Text excerpt:
I said, “I don’t know, it’s your town. I’ll leave it to you.”
They took me to the infamous Club Havana. It’s a beautiful nightclub, maybe the biggest one in Cuba. It’s not a strip club; I would classify it more as a Las Vegas type of entertainment show. In a way—and I’ll date myself here—like the Spanish version of Ed Sullivan. They bring out Latino comedians, a variety of different musical acts, and have beautiful Cuban girls who dance in their feathered native costumes.
It’s also a unique place, in that, in a corner, they had a vintage Knucklehead Harley Davidson motorcycle. I went over and looked at it. If you look down at where the V-twins are on the opposite side, the first two numbers are the year, stamped into the serial number of the motorcycle. All bikers know that. This was either a 1936 or 1937. It was original Marlon Brando, with the big headlight, the handlebars out to the side, vintage. I told my Cuban bodyguards that, in America, it would sell like hotcakes. I said, “Guys, if we can smuggle that out, I can guarantee you $60,000 to $70,000 U.S. without an argument.” I think they were considering it.
While we were there, the MC set up a contest. First they went table to table finding out where everyone was from. Of course, there was our table from Minnesota, as well as a table from Canada; one from, I think, Israel; a table from Australia; and a table from California. What the Californians were doing there, apparently illegally, I didn’t bother to ask. Anyway, every table then had to designate someone to participate. I didn’t think either of my own bodyguards, or Fidel’s three, or my interpreter would be too keen on that. So I volunteered. I figured, somebody has to represent Minnesota here, why not me?
We get up on stage and find out that it’s a salsa dance contest. Well, I barely know what the salsa is, I just know it’s Latino. But this is my last night in Havana, Cuba, what do I care if I get laughed off the stage? I went ahead and salsa’d. In the contest, I made it to the final three. All of a sudden they were talking in Spanish and holding their hands over the other tw
o people, and my interpreter came up saying, “Oh, don’t worry, that’s for second and third, you’ve already won.”

Excerpted records:
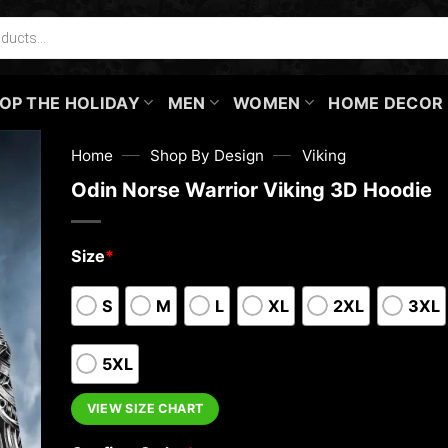
OP THE HOLIDAY
MEN
WOMEN
HOME DECOR
—
—
Home
Shop By Design
Viking
Odin Norse Warrior Viking 3D Hoodie
Size
*
S
M
L
XL
2XL
3XL
5XL
VIEW SIZE CHART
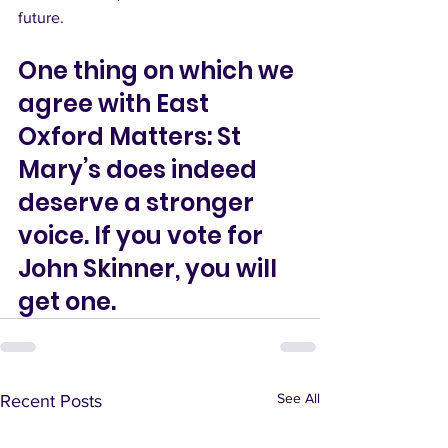
future.
One thing on which we 
agree with East 
Oxford Matters: St 
Mary’s does indeed 
deserve a stronger 
voice. If you vote for 
John Skinner, you will 
get one. 
See All
Recent Posts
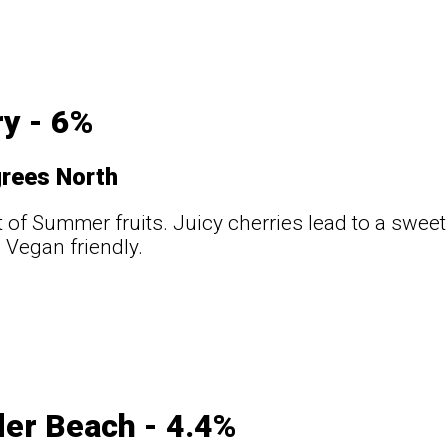
y - 6%
grees North
t of Summer fruits. Juicy cherries lead to a sweet
. Vegan friendly.
er Beach - 4.4%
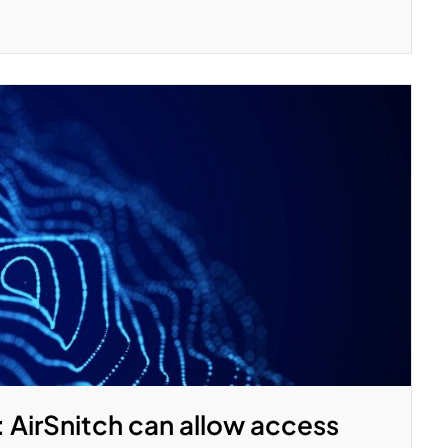
: AirSnitch can allow access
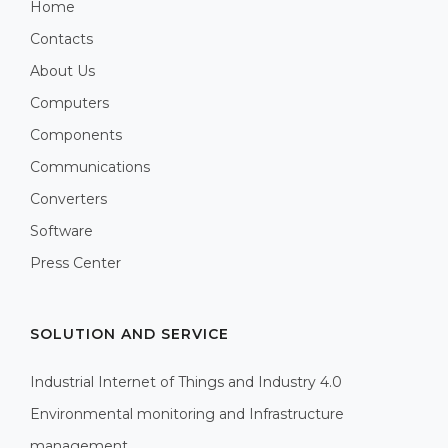
Home
Contacts
About Us
Computers
Components
Communications
Converters
Software
Press Center
SOLUTION AND SERVICE
Industrial Internet of Things and Industry 4.0
Environmental monitoring and Infrastructure
management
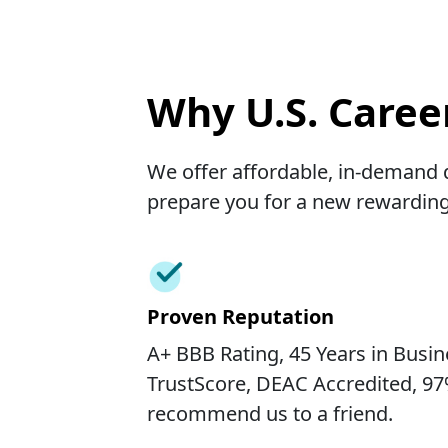
Why U.S. Career
We offer affordable, in-demand d
prepare you for a new rewarding
Proven Reputation
A+ BBB Rating, 45 Years in Busine
TrustScore, DEAC Accredited, 9
recommend us to a friend.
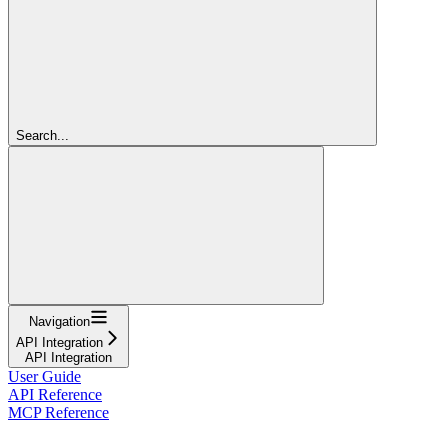
Search...
Navigation
API Integration
API Integration
User Guide
API Reference
MCP Reference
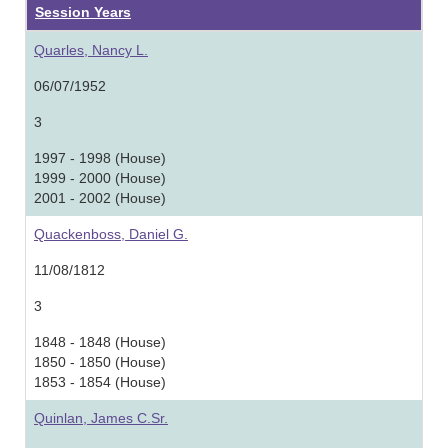
Session Years
Quarles, Nancy L.
06/07/1952
3
1997 - 1998 (House)
1999 - 2000 (House)
2001 - 2002 (House)
Quackenboss, Daniel G.
11/08/1812
3
1848 - 1848 (House)
1850 - 1850 (House)
1853 - 1854 (House)
Quinlan, James C.Sr.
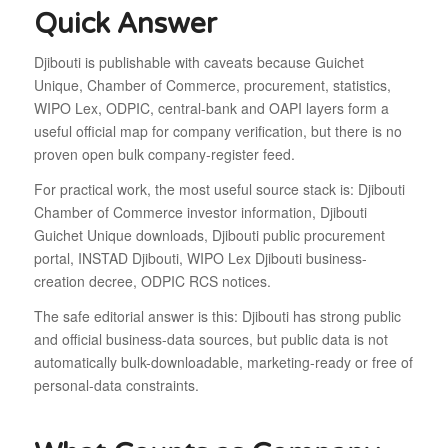
Quick Answer
Djibouti is publishable with caveats because Guichet
Unique, Chamber of Commerce, procurement, statistics,
WIPO Lex, ODPIC, central-bank and OAPI layers form a
useful official map for company verification, but there is no
proven open bulk company-register feed.
For practical work, the most useful source stack is: Djibouti
Chamber of Commerce investor information, Djibouti
Guichet Unique downloads, Djibouti public procurement
portal, INSTAD Djibouti, WIPO Lex Djibouti business-
creation decree, ODPIC RCS notices.
The safe editorial answer is this: Djibouti has strong public
and official business-data sources, but public data is not
automatically bulk-downloadable, marketing-ready or free of
personal-data constraints.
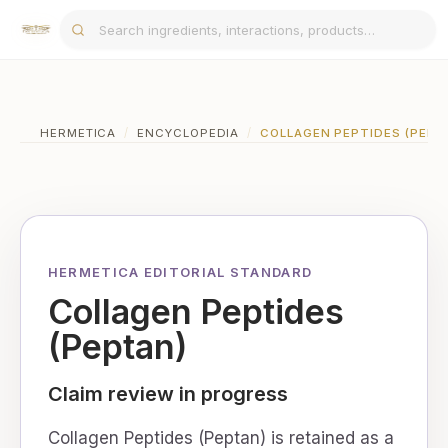
HERMETICA
/
ENCYCLOPEDIA
/
COLLAGEN PEPTIDES (PEPT
HERMETICA EDITORIAL STANDARD
Collagen Peptides
(Peptan)
Claim review in progress
Collagen Peptides (Peptan) is retained as a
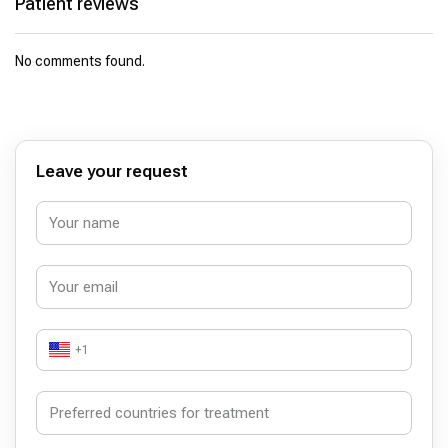
Patient reviews
No comments found.
Leave your request
+1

Task requirements: Revise the stretch of the Club Havana passage that begins at the words "They took me" and stops after "feathered native costumes.". Write it out with "nightclub" changed to "dance hall". The items play no part here.

Task output:
They took me to the infamous Club Havana. It’s a beautiful dance hall, maybe the biggest one in Cuba. It’s not a strip club; I would classify it more as a Las Vegas type of entertainment show. In a way—and I’ll date myself here—like the Spanish version of Ed Sullivan. They bring out Latino comedians, a variety of different musical acts, and have beautiful Cuban girls who dance in their feathered native costumes.